I agree that player welfare is not to be taken lightly. But a summer tournament that was preceded by no matches for at least three weeks, and then no matches after the tournament for at least another three weeks (longer for the teams that were eliminated before the semi-finals, which are the vast majority), is hardly a problem. The tournament is expected to last 39 days. At best, if your group is one of those that start later and you reach the semi-finals, you will play eight games in 33 days, which is already a regular occurrence for many players during the club season, except that they do not have a month’s holiday . before and after.
Which brings us to the debate about greed and money. No one will dispute the fact that a 48-team World Cup will make more money simply by playing more games. Yes, FIFA loves to make money. So are Apple, Google and Tinder. The difference is that the vast majority of FIFA’s income is redistributed to its member associations, more than half of which would not even exist without the annual infusion they receive from FIFA. That’s why they voted for a 48-team World Cup: it brings in more money and allows them to actually run the federation, tournaments, youth and women’s football.
God forbid the poor countries of the world to support such a format of the World Cup, which will allow them to play sports with at least a little dignity.
Of course, critics will point to the numerous FIFA scandals in the past and say that this amounts to patronage and pork barrel politics, and it gives Infantino, or whoever is in the big seat at the time, tremendous power to exchange FIFA funds for more votes. poor countries. . And yes, we are all aware of the bribery and corruption that took place during the era of Sepp Blatter. (We only remembered this this week when The former Fox executive has been found guilty by a New York court of paying tens of millions of dollars in bribes to secure the rights to broadcast the World Cup..)
But it’s a bit like social security or college financial aid.
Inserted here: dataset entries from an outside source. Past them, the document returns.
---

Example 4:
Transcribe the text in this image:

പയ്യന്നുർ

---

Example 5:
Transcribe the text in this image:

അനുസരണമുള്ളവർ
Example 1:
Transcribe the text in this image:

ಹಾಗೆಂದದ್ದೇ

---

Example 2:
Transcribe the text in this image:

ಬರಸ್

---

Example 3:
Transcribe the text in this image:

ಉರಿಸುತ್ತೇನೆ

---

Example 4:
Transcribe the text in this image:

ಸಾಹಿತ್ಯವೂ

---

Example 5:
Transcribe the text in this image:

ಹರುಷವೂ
If there are people who are cheating social security programs or government financial assistance, do you just close them to everyone? Or are you making it harder to deceive the government by having a more transparent system and more vigilance?
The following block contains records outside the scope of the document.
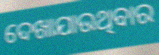
ଦେଖାଯାଉଥିବାର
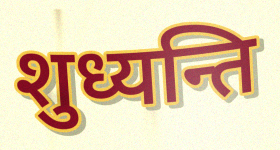
शुध्यन्ति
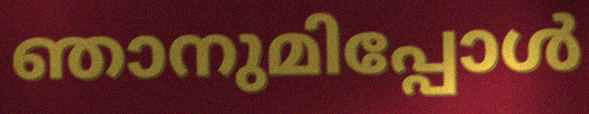
ഞാനുമിപ്പോൾ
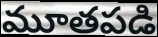
మూతపడి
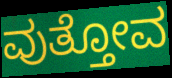
ವುತ್ತೋವ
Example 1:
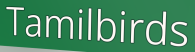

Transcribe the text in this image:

Tamilbirds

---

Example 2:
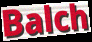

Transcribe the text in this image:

I feel there is some underlying conservatism and rosy nostalgia for what the game was like when we first fell in love with it at the heart of the complaints about the 48-team World Cup. When—at least most of us—were younger, healthier, and less anxious. But the world is changing, and with it football.
So please save your worries and righteous anger for other football-related matters. The 48-team World Cup will be just amazing. You will love it. Believe me.